Department of Medical Oncology, Dana-Farber Cancer Institute, Boston, MA 02215, USA; Department of Medicine, Harvard Medical School, Boston, MA 02115, USA.
Department of Biostatistics and Computational Biology, Dana-Farber Cancer Institute, Boston, MA 02215, USA; Department of Biostatistics, Harvard T. H. Chan School of Public Health, Boston, MA 02115, USA; Department of Stem Cell and Regenerative Biology, Harvard University, Cambridge, MA 02138, USA.
Cancer Cell. 2018 Dec 10;34(6):939-953.e9. doi: 10.1016/j.ccell.2018.10.014. Epub 2018 Nov 21.
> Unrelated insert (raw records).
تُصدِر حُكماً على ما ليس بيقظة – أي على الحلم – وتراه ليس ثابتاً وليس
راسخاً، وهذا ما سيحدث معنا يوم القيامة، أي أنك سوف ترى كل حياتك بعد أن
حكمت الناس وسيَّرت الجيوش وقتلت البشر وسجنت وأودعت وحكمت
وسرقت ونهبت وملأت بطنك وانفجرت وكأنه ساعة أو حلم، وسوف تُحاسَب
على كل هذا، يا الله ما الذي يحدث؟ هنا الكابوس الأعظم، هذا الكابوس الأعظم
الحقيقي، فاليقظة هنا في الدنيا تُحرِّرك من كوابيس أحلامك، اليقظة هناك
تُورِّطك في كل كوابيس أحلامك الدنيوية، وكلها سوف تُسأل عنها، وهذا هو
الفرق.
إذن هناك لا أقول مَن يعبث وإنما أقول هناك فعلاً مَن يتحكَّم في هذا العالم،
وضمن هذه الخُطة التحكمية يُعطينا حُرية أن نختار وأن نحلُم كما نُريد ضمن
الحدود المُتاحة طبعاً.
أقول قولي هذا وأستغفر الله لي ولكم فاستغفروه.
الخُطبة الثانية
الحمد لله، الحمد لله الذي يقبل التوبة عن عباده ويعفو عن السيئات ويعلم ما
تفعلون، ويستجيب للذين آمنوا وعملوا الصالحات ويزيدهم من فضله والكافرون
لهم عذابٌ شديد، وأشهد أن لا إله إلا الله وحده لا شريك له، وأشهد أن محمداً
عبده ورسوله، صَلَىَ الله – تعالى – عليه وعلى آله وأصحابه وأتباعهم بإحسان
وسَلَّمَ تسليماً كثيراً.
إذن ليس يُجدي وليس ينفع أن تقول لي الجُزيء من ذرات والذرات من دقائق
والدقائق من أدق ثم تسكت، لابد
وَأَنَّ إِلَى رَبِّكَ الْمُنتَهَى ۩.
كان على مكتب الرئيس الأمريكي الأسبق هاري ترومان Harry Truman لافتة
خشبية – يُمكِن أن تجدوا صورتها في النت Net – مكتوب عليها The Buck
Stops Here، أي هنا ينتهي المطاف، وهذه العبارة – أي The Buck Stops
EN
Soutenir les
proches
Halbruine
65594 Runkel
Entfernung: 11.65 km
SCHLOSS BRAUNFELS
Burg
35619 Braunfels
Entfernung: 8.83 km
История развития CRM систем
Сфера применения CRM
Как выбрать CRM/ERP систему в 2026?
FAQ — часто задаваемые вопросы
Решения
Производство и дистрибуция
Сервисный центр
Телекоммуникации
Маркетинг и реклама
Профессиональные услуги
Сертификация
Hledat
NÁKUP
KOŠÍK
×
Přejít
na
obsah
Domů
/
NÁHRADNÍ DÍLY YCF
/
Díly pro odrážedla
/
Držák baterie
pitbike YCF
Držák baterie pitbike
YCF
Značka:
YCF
Members of the KDM5 histone H3 lysine 4 demethylase family are associated with therapeutic resistance, including endocrine resistance in breast cancer, but the underlying mechanism is poorly defined. Here we show that genetic deletion of KDM5A/B or inhibition of KDM5 activity increases sensitivity to anti-estrogens by modulating estrogen receptor (ER) signaling and by decreasing cellular transcriptomic heterogeneity. Higher KDM5B expression levels are associated with higher transcriptomic heterogeneity and poor prognosis in ER breast tumors. Single-cell RNA sequencing, cellular barcoding, and mathematical modeling demonstrate that endocrine resistance is due to selection for pre-existing genetically distinct cells, while KDM5 inhibitor resistance is acquired. Our findings highlight the importance of cellular phenotypic heterogeneity in therapeutic resistance and identify KDM5A/B as key regulators of this process.
KDM5 组蛋白 H3 赖氨酸 4 去甲基酶家族的成员与治疗耐药性有关,包括乳腺癌的内分泌耐药性,但潜在机制尚不清楚。在这里,我们表明,KDM5A/B 的基因缺失或 KDM5 活性的抑制通过调节雌激素受体 (ER) 信号和降低细胞转录组异质性来增加对抗雌激素药物的敏感性。更高的 KDM5B 表达水平与 ER 阳性乳腺癌中更高的转录组异质性和预后不良相关。单细胞 RNA 测序、细胞条形码和数学建模表明,内分泌耐药性是由于选择预先存在的遗传上不同的细胞,而 KDM5 抑制剂耐药性是后天获得的。我们的研究结果强调了细胞表型异质性在治疗耐药性中的重要性,并确定 KDM5A/B 是该过程的关键调节剂。